Planetary rings are found around various planets in our Solar System, but for the most part, it’s limited to gassy planets in the outer Solar System, such as Jupiter, Neptune, Saturn, and Uranus.
On the other hand, a new study published in the journal Icarus by a couple of researchers from the Physical Research Laboratory in Ahmedabad, India have suggested evidence for Mars, a terrestrial (rocky) planet, slowly developing its own rings.
Image Credit: Tushar Mittal/Celestia Development Team
So how can this be? It turns out that in addition to all the space rocks that are getting shredded up when wandering too close to the planet, Mars’ moon Phobos is slowly drifting closer and closer to Mars because of the gravitational tug being imposed on it. This activity is slowly tearing the moon apart, leaving behind a cloud of debris and dust that continues to orbit Mars.

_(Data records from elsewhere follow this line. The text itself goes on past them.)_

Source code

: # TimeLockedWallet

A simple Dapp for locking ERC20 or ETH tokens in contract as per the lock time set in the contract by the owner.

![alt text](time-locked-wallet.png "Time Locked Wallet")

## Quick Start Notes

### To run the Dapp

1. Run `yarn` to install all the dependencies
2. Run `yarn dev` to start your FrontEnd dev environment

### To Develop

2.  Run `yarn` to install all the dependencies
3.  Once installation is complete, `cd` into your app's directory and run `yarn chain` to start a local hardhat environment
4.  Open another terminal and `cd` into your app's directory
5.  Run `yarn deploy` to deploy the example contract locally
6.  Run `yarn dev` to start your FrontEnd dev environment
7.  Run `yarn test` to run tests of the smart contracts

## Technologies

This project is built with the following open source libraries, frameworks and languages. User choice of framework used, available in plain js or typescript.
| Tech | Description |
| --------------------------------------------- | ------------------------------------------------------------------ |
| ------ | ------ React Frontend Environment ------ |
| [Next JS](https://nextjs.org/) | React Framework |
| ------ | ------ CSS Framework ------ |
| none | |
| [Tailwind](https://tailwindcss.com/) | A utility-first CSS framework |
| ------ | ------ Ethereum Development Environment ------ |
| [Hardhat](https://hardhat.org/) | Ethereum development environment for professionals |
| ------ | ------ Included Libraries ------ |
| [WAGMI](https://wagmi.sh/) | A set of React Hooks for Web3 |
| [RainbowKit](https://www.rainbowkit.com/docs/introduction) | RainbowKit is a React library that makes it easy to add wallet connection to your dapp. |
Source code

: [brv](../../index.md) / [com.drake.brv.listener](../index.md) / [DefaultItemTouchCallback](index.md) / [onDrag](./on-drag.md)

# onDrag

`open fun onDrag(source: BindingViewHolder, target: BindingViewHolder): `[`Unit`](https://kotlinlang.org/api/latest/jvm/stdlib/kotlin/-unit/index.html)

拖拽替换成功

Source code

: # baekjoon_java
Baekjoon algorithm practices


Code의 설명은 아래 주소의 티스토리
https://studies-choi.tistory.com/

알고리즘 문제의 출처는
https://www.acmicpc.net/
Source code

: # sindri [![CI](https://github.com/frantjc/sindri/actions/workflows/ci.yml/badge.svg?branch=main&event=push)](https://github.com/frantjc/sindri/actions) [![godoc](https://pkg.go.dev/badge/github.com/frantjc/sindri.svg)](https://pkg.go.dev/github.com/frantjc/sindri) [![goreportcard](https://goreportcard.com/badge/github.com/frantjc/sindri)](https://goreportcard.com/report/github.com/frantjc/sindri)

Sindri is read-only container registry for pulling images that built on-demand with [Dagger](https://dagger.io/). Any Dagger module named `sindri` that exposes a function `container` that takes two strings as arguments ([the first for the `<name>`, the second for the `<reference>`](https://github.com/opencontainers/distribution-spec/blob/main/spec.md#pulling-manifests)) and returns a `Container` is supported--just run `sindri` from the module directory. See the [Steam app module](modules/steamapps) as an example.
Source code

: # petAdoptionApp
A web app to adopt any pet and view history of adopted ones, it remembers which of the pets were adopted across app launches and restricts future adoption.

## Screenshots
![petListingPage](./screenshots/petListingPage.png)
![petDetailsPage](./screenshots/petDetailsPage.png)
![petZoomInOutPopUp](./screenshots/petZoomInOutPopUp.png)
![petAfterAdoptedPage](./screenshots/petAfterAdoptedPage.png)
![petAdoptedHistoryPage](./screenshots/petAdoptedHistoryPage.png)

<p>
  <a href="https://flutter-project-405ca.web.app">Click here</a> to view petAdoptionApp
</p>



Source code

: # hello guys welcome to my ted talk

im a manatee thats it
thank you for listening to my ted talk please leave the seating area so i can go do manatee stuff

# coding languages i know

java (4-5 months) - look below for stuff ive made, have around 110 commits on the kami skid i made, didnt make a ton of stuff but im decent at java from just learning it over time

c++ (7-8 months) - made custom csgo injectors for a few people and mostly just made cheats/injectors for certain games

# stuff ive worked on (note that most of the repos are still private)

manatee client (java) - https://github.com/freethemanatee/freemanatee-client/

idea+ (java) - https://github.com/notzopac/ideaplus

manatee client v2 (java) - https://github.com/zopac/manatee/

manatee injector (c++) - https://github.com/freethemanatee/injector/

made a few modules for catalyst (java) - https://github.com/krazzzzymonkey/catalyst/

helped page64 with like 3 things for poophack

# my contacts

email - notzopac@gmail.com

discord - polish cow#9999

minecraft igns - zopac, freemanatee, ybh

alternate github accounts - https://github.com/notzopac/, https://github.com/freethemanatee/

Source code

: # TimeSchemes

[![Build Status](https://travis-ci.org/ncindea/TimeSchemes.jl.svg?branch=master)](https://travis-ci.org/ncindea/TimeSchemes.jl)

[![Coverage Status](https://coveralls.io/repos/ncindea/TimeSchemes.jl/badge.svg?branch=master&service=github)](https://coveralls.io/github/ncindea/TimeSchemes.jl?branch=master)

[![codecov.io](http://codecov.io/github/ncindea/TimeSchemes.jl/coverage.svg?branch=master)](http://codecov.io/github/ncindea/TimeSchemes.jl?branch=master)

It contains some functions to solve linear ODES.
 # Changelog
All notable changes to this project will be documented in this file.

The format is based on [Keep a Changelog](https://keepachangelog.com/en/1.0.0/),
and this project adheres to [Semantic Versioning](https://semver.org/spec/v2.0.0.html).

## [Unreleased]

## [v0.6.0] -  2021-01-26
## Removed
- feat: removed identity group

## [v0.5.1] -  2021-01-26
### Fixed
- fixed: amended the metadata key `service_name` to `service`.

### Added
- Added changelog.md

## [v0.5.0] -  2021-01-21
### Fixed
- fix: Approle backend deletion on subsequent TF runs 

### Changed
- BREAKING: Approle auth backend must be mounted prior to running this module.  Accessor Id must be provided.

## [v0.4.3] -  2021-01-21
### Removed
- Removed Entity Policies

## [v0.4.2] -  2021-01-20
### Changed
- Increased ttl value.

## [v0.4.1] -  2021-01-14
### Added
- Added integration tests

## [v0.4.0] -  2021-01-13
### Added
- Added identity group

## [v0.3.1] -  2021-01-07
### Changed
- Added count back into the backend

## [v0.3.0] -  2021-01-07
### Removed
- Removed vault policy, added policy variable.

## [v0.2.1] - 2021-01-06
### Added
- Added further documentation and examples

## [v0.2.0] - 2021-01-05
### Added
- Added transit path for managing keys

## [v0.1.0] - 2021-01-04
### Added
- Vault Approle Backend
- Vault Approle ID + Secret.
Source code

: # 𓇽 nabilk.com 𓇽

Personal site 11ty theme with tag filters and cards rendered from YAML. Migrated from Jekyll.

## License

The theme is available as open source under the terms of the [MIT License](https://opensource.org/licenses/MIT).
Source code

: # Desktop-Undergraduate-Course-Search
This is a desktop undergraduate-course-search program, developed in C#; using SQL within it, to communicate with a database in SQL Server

Evidence for the cloud, which exists between 93-190 miles above the surface, was originally discovered when the Mars Atmosphere and Volatile Evolution (MAVEN) satellite arrived at the planet four years ago, but MAVEN really wasn’t designed to analyze the dust in detail, so it isn’t a very good tool for examining the dust cloud to learn more about its contents and origin.
On the other hand, the India-based researchers believe at least 0.6% of the dust cloud around Mars came from the red planet’s moons because of the way they are drifting towards the red planet very slowly. They also estimate that perhaps between 20-70 million years from now, the continued degradation of the moon will eventually shatter it into pieces, adding to the rings.
Not all researchers are onboard with the theory that Mars has (or will develop) rings; in fact, many suggest that because MAVEN isn’t designed for observing rings that perhaps these estimates and findings are all wrong. One such critic is Laila Anderssen from the University of Colorado Boulder:
“To really say anything definitive about the dust, you really need to have a dedicated dust detector,” Anderssen says. “We still haven’t seen a good indication that there is significant material in the vicinity of the moons. So I think it’s a long shot, but one should never say never.”
Since a dedicated dust-observing probe has never actually made it to Mars successfully, there is definitely a lot of curiosity surrounding these dust clouds that are circling the red planet. There isn’t a whole lot of evidence that they’re coming from the planet’s moons, but even so, there isn’t very much information about where the dust came from otherwise either.
Without a doubt, there is an interesting mystery here that needs to be solved, so perhaps a future mission to observe the dust up close and in higher detail and then to compare that data to the red planet’s moon composition could reveal the answers we’re looking for.